AWS Certified Developer – Associate / Question #937 of 557

Question #937

A company uses AWS CloudFormation to manage an Amazon API Gateway REST API deployed via AWS CodePipeline. The CloudFormation template includes resources for AWS::ApiGateway::RestApi, Resource, Method, Stage, and Deployment. After modifying the template to add a new method and redeploying, the stack update completes successfully, but the new method returns a 404 error. What should the developer do to resolve this issue?

A

Include the --no-fail-on-empty-changeset parameter in the CloudFormation deployment command.

B

Modify the AWS::ApiGateway::Stage resource to explicitly reference the latest Deployment ID.

C

Integrate an AWS CodeBuild stage into CodePipeline to execute the aws apigateway create-deployment CLI command.

D

Add a CodePipeline action to invalidate the API Gateway cache using the AWS CLI.

Explanation

When updating an API Gateway via CloudFormation, the Deployment resource must be explicitly triggered to apply changes to a stage.
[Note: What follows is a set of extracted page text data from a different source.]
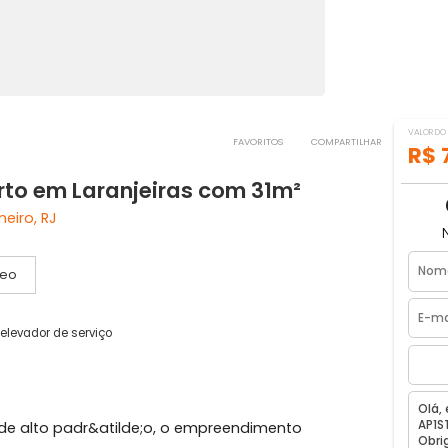
FAVORITOS
COMPART
 quarto em Laranjeiras com 31m²
 de Janeiro, RJ
Vídeo
social
1 elevador de serviço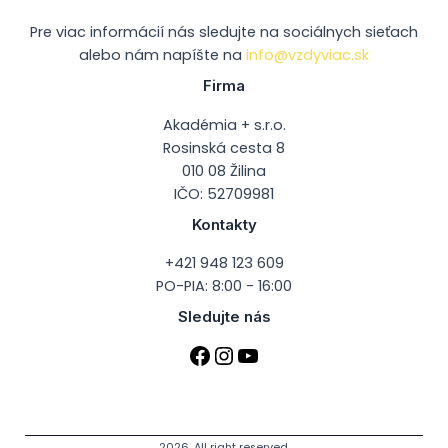
Pre viac informácií nás sledujte na sociálnych sieťach
alebo nám napíšte na
info@vzdyviac.sk
Firma
Akadémia + s.r.o.
Rosinská cesta 8
010 08 Žilina
IČO: 52709981
Kontakty
+421 948 123 609
PO-PIA: 8:00 - 16:00
Sledujte nás
2026. All right reserved.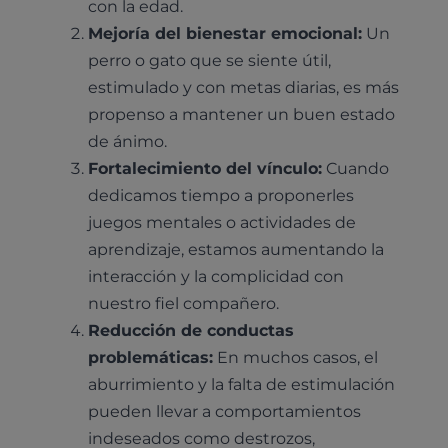
con la edad.
Mejoría del bienestar emocional:
Un
perro o gato que se siente útil,
estimulado y con metas diarias, es más
propenso a mantener un buen estado
de ánimo.
Fortalecimiento del vínculo:
Cuando
dedicamos tiempo a proponerles
juegos mentales o actividades de
aprendizaje, estamos aumentando la
interacción y la complicidad con
nuestro fiel compañero.
Reducción de conductas
problemáticas:
En muchos casos, el
aburrimiento y la falta de estimulación
pueden llevar a comportamientos
indeseados como destrozos,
CloudFormation may not automatically create a new deployment if the Deployment resource's properties remain unchanged, even if underlying API resources (e.g., Methods) are modified. This results in the stage not reflecting the latest changes, causing 404 errors.

Correct Answer (C): Integrating CodeBuild to run 'aws apigateway create-deployment' ensures a new deployment is created, updating the stage with the latest API configuration.

Why Others Are Incorrect:
- A: The '--no-fail-on-empty-changeset' parameter avoids failure when no changes exist, which isn't the issue here.
- B: Explicitly referencing the Deployment ID in the Stage requires dynamic updates to the template, which isn't automated in the given setup.
- D: Cache invalidation addresses cached responses, not undeployed methods causing 404s.

Key Takeaway: Always ensure API Gateway deployments are explicitly triggered after CloudFormation updates to propagate changes to stages.